Sorry, you’re going to have to do your chase scene on a regular skateboard in 2015

Luis Badillo, Writer

No hoverboards. No self-tying laces, flying cars, dehydrated pizzas or even holographic movie displays propagate our lives like it did for those living the futuristic Hill Valley featured in “Back to the Future: Part II.”

In fact without being able predict the prominence of the internet or the rise of smartphones; it’s easy to see why the future Doc Brown visited is way off from our real 2015. In the movie, fax machines and physical newspapers were still important communications tools instead of curiosities you might see on the “Kids React” YouTube channel.

Despite all the whiffed tech predictions, there are a couple things that Back to The Future actually got right. Not so much on the technical side, but on the cultural one.

One thing for certain that permeates our culture today is 80s nostalgia. In the 2015 Marty McFly visited, one of the central locations was the Cafe 80s; an automated diner waited by digital imitations of famous 80s personalities including Michael Jackson and Ronald Regan. Kids can play old arcade machines while “Beat it” plays in the background. Though the restaurant is fake, the reverence for the decade is real and very much alive today. Gamers idolize video games from the era, and pop culture enthusiasts still consume the TV and movies created in it. In fact it’s not totally uncommon for people to show up to an 80s party, where everyone show’s up wearing fashion from the era.

Though a bit of a stretch, one could argue that the movie also predicted Hollywood’s obsession with sequels. While wandering Hill Valley, Marty McFly gets assailed by a holographic shark flying out of a movie marquee, but the real punchline is the title of the movie it is advertising. “Jaws 19” it says` “This time, it’s really really personal.”
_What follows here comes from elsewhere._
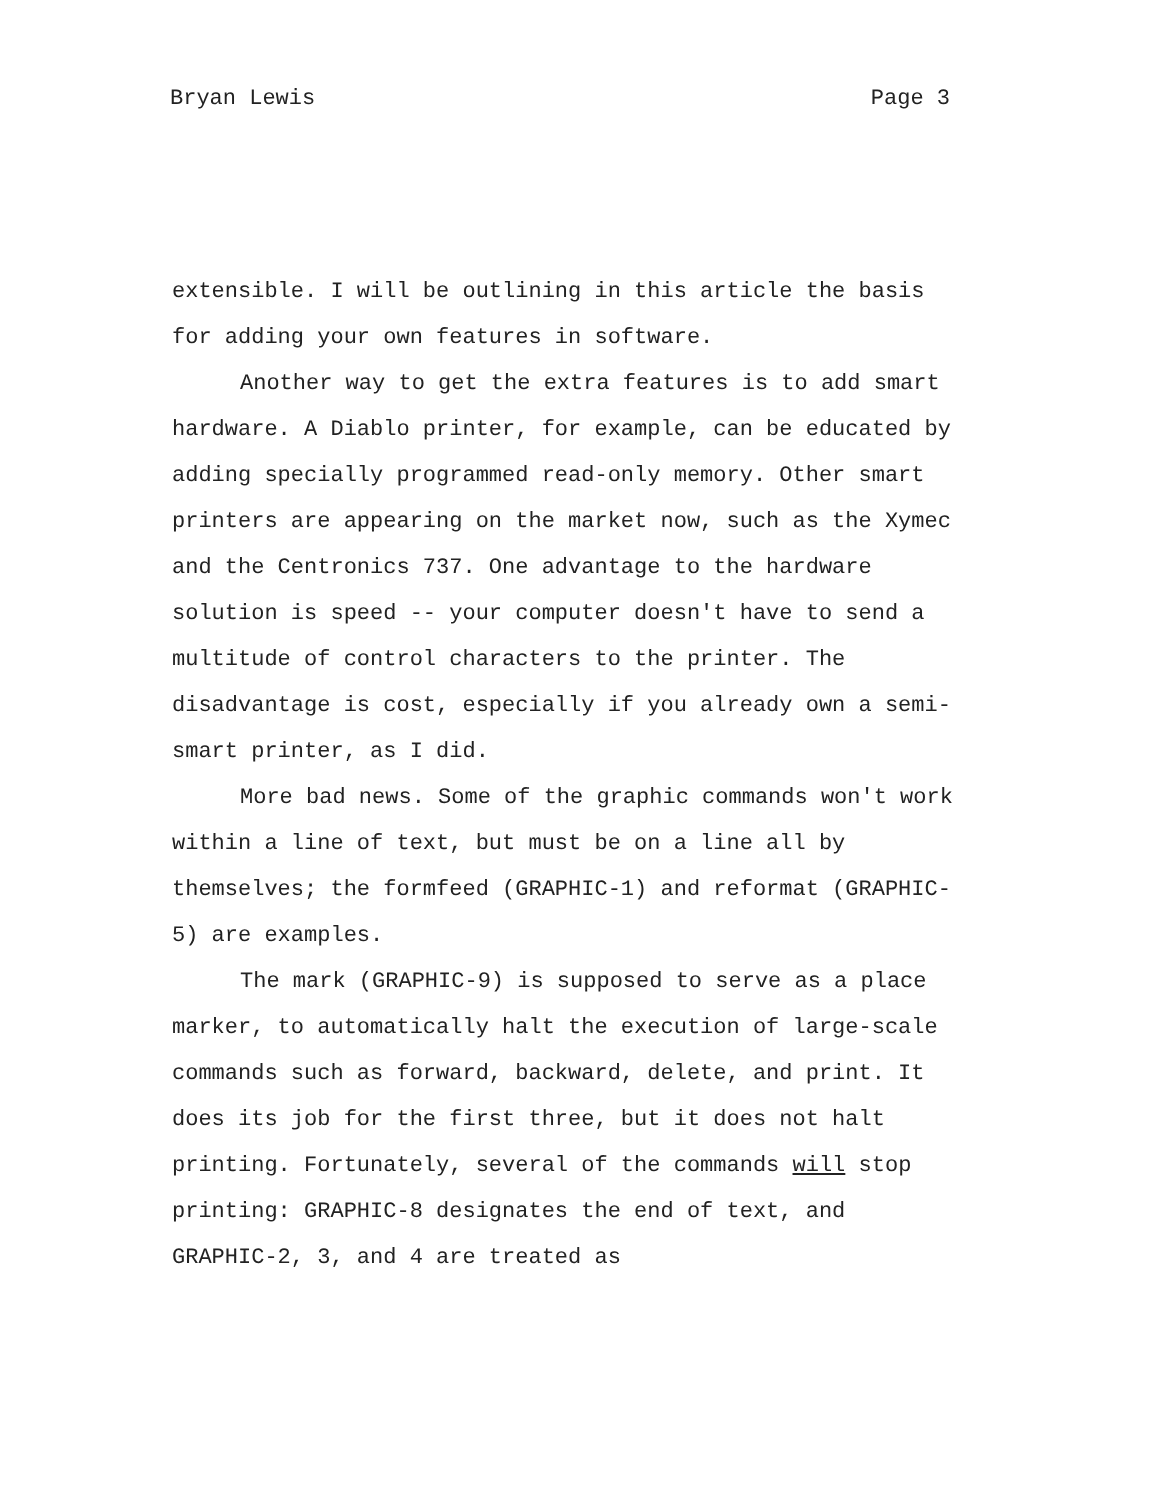Bryan Lewis Page 3
extensible. I will be outlining in this article the basis for adding your own features in software.
Another way to get the extra features is to add smart hardware. A Diablo printer, for example, can be educated by adding specially programmed read-only memory. Other smart printers are appearing on the market now, such as the Xymec and the Centronics 737. One advantage to the hardware solution is speed -- your computer doesn't have to send a multitude of control characters to the printer. The disadvantage is cost, especially if you already own a semi-smart printer, as I did.
More bad news. Some of the graphic commands won't work within a line of text, but must be on a line all by themselves; the formfeed (GRAPHIC-1) and reformat (GRAPHIC-5) are examples.
The mark (GRAPHIC-9) is supposed to serve as a place marker, to automatically halt the execution of large-scale commands such as forward, backward, delete, and print. It does its job for the first three, but it does not halt printing. Fortunately, several of the commands will stop printing: GRAPHIC-8 designates the end of text, and GRAPHIC-2, 3, and 4 are treated as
Sadly, sequels still dominate box offices. Over the last couple of years we’ve gotten our fourth Terminator with a fifth on the way, a sixth Lord of the Rings movie and a seventh X-`men movie. And to the annoyance of many movie goers, the trend has also mutated into a habit of releasing remakes. Robocop, Godzilla and Total Recall (though not necessarily bad movies), reflect an industry that would rather recycle an old idea rather than try out something new.

The last thing worth pointing out was the way people relate and use technology in Back to the Future II. This is exemplified by none other than the wimpy Marty McFly Jr. There’s just something uncanny about how he comes home to his big screen TV and turns on six channels all at once. The junior McFly’s experience is close to that of any number of people who consume media with the TV on, a laptop and/or tablet to the side and with a smartphone in hand. And the constant need to stay connected is apparent as the McFlys sit down for a family dinner, where both kids are attached to their phones. Granted those phones look like oversized glittery Ray-bans, but they might as well be iPhones and Androids the way the kids rarely divert their attention from them.

It’s unfortunate for us fans of the movie. These little looks into the future aren’t nearly as glamorous that enabled the hoverboard chase scene. But it’s nice to know that Marty McFly wasn’t looking at a 2015 that was 100 percent inaccurate. Just know that we’ll probably have to wait another 30 years to live out our flying DeLorean fantasies.